WORK REQUEST: Among the records below, find the lines containing "status" and state only how many there are.

Segment Start: DATA LISTING

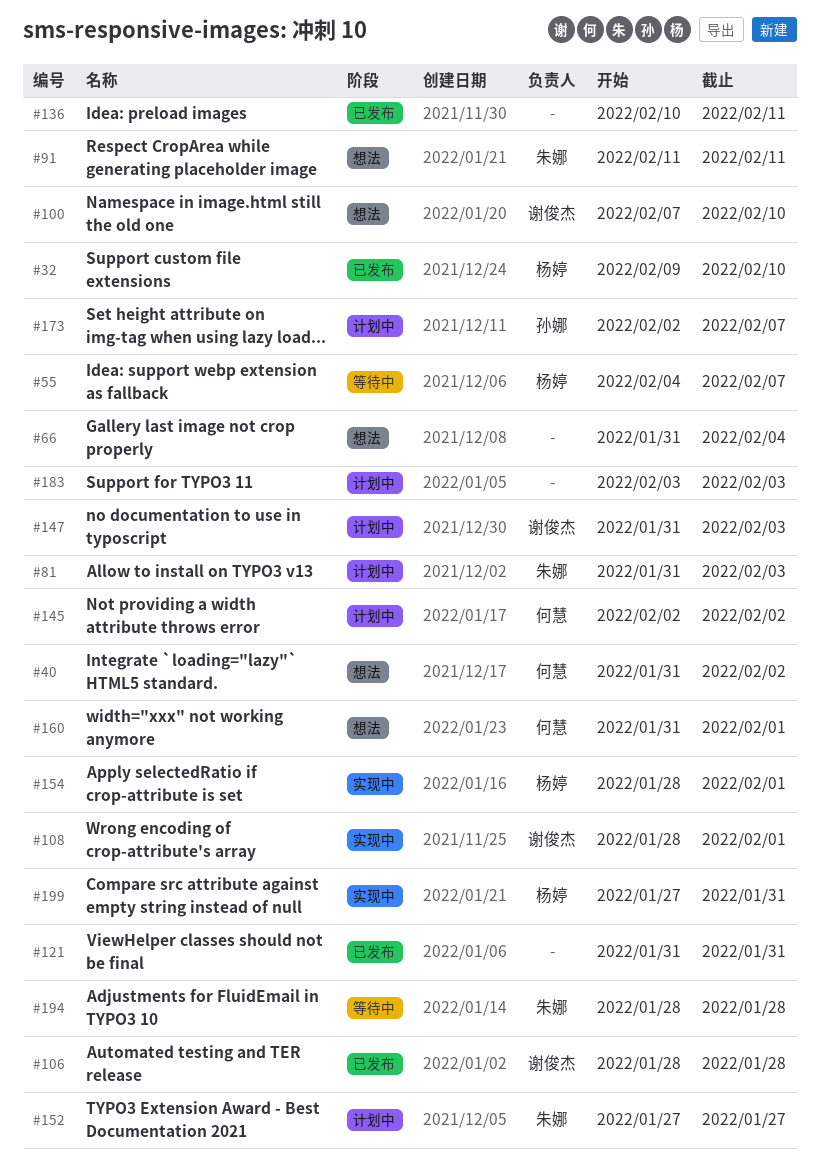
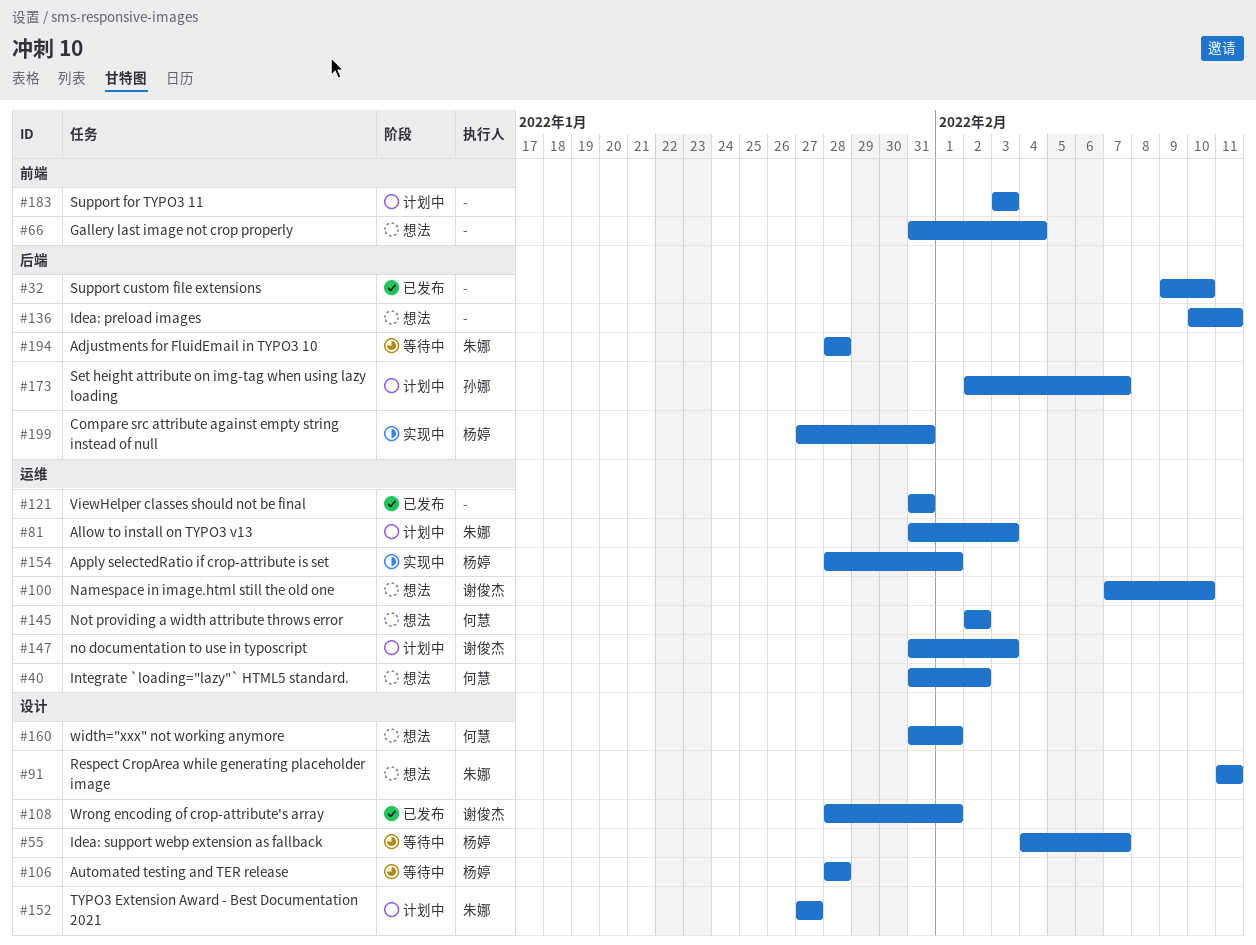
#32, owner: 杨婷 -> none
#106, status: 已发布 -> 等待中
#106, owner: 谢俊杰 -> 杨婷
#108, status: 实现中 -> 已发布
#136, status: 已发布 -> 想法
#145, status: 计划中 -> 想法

Segment End: DATA LISTING

ANSWER TO THIS EXERCISE: 4